Exposing kids to diversity in race, sexual orientation, ethnicity, body sizes, genders, ages, and religions is, in my opinion, the best way to raise a child who prizes diversity. Surround them with it through meaningful relationships and conversation. Make it their norm. I also think it’s important to start to have those difficult convos with kids from a young age. It is hard to break down concepts to be age appropriate, but parents should feel supported and seek out online resources and communities to help them know how to talk to kids about diversity.
I really admire your advocacy to reduce waste in the fashion industry. How do you implement your zero waste focus in your everyday life?
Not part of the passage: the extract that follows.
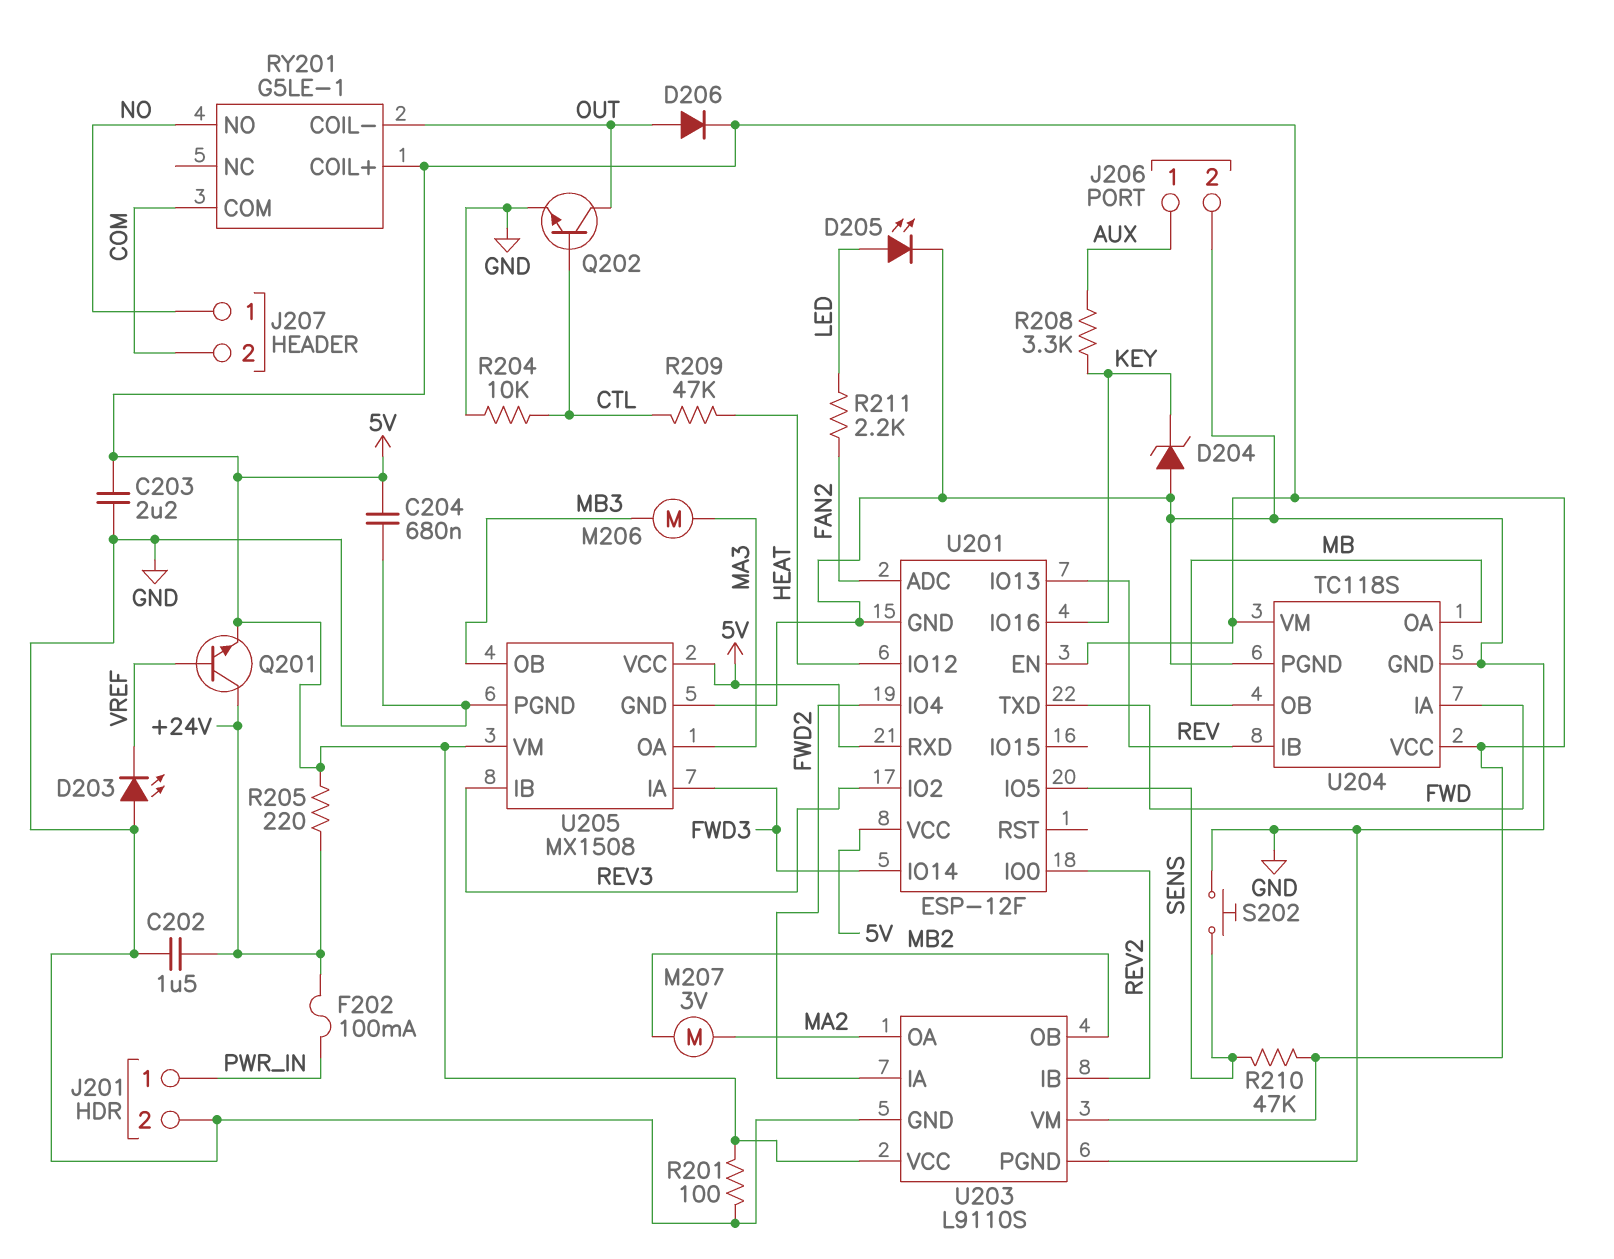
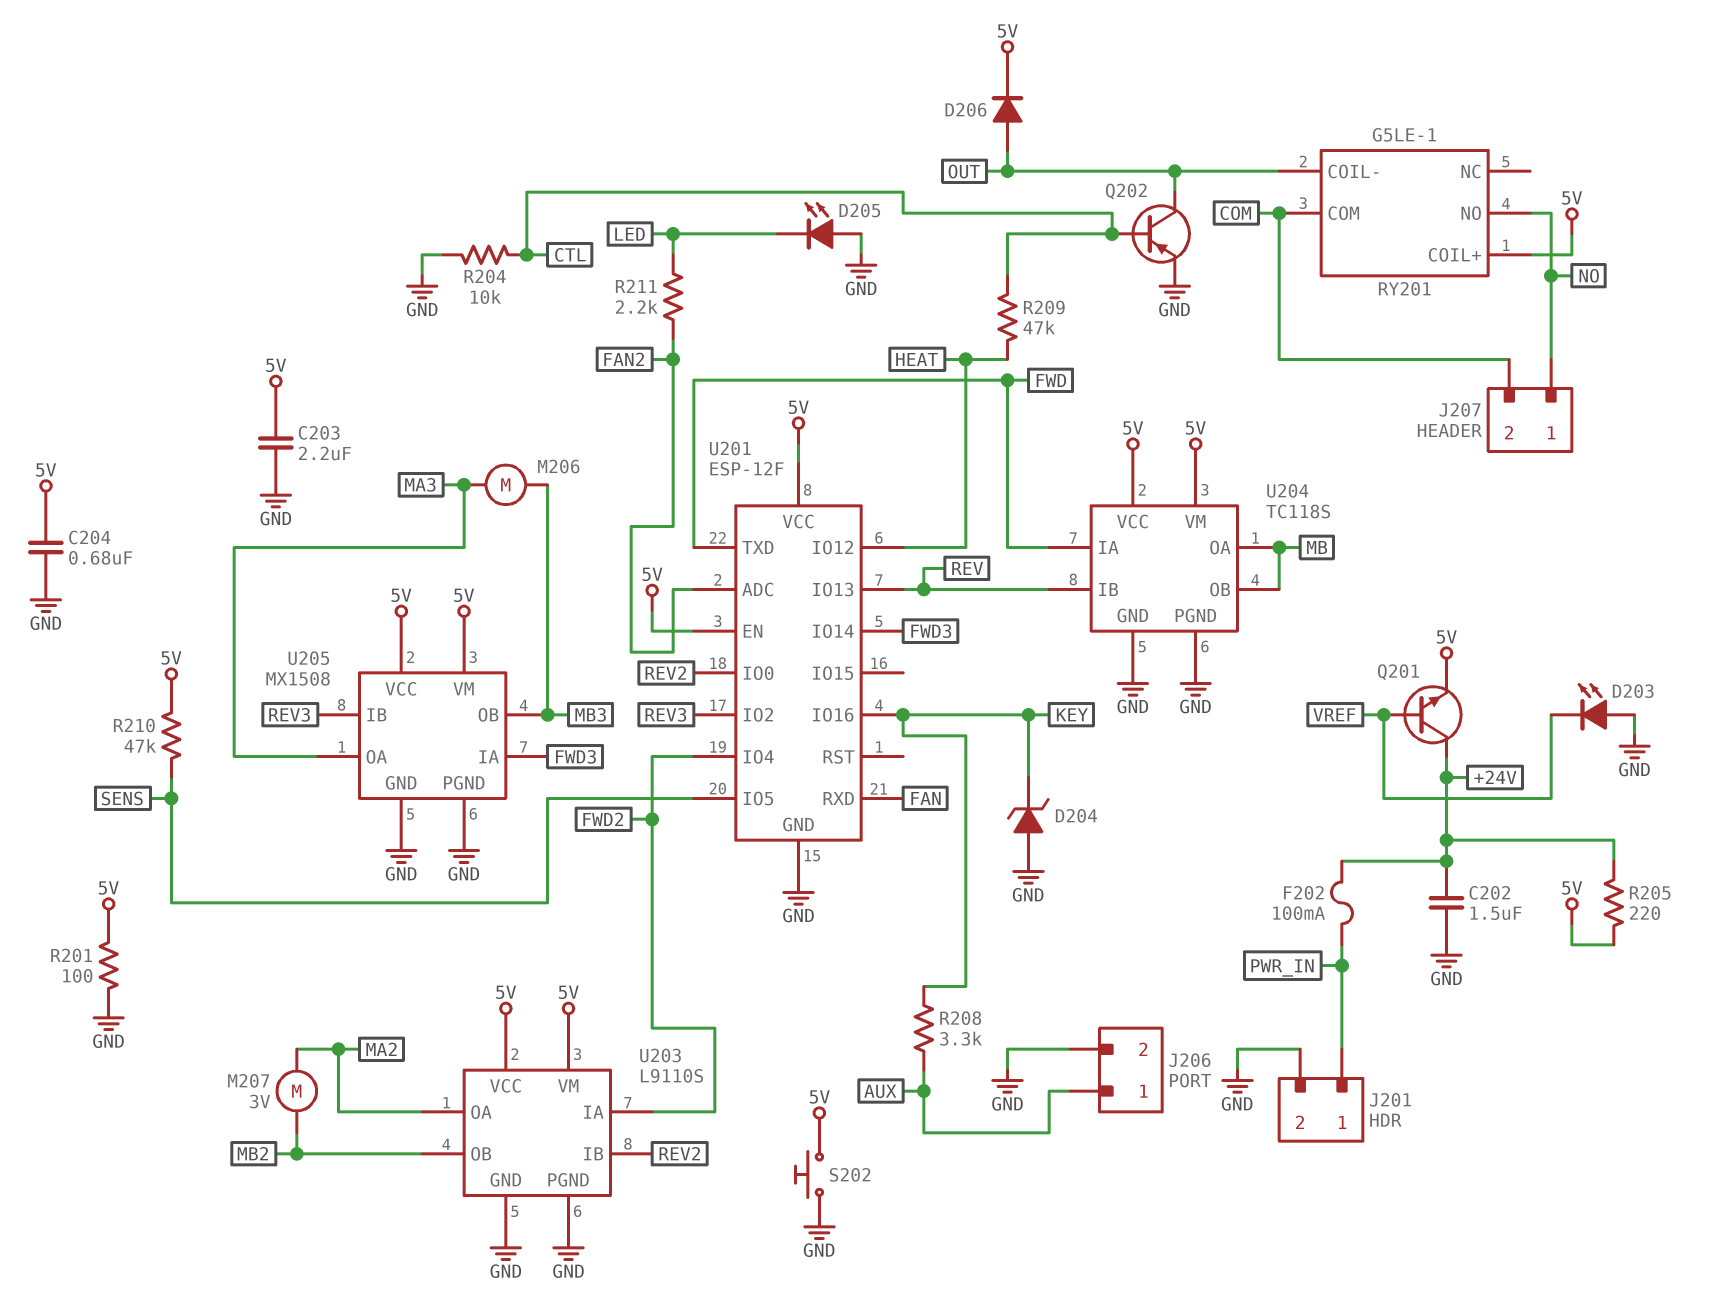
D205: LED (A LED, K GND) -> LED (A GND, K LED)
Q202: NPN (B CTL, C OUT, E GND) -> PNP (B CTL, C OUT, E GND)
S202: button (GND, SENS) -> button (5V, GND)
U201 pin RXD: 5V -> FAN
We are on a quest to reduce our household garbage. We compost weekly and we have two large recycling bins and only one small bathroom regular garbage bin that sometimes doesn’t fill up for weeks. We celebrate when garbage day passes and we don’t have anything to put out. We also try to reduce our waste with food. We’re big on leftovers, especially as busy parents. If our son doesn’t finish his lunch at school, he finishes the meal for dinner. In terms of our clothing, I mend my husbands clothing when it rips to prolong its life. My clothes don’t seem to rip as much but my guilty pleasure is a second hand consignment store in Brooklyn called Brooklyn Consignment. When I absolutely need a new outfit (like for the Glamour Women Of the Year awards) I go there so that I can give a second life to already worn clothes. I’m also obsessed with clothing swaps.
Can you tell us more about Livari and Tabii Just? What would you like to see these brands do?
Tabii Just was started 5 years ago as a zero waste clothing label, but it’s now expanded to include other facets of sustainability, like fair labor. Livari was launched last year. I partnered with Claudine DeSola, a celebrity stylist, and Alysia Reiner from Orange Is The New Black, to create a label that is responsible to the earth and to the makers while being fun, sexy and red-carpet ready. I’d like to see both brands grow thoughtfully over time at a pace that enables us to uphold our values.
How do you balance your mom and work life, and how do you stay centered? What does self care look like for you?
The balance between my work and mom life is always fluid. Sometimes I am a better professional than I am a mother and then it swings the other way. I try to not be too hard on myself and remind myself that I can always do better tomorrow. Self-care for me is starting the day with a cup of ginger tea, a 5 minute meditation and 10 minutes studying my favorite form of talk therapy, which is like a religion to me. The days when I get to do this as usually good days for me.
Do you think it’s possible to get balanced news? Where do you get your news?
I don’t think it’s possible but I also don’t think the option is to not read the news. I read the news with a critical lense, looking for institutionalized biases and realizing that humans, flawed humans like me, are writing these pieces. I read the Washington Post, The NYT, Bustle, Teen Vogue, Al Jazeera.
Who do you most admire, historically or present?
Right now, I admire Ahed Tamimi, a young Palestinian teenager who is in prison for resisting oppression. Her strength, bravery and perseverance inspires me endlessly.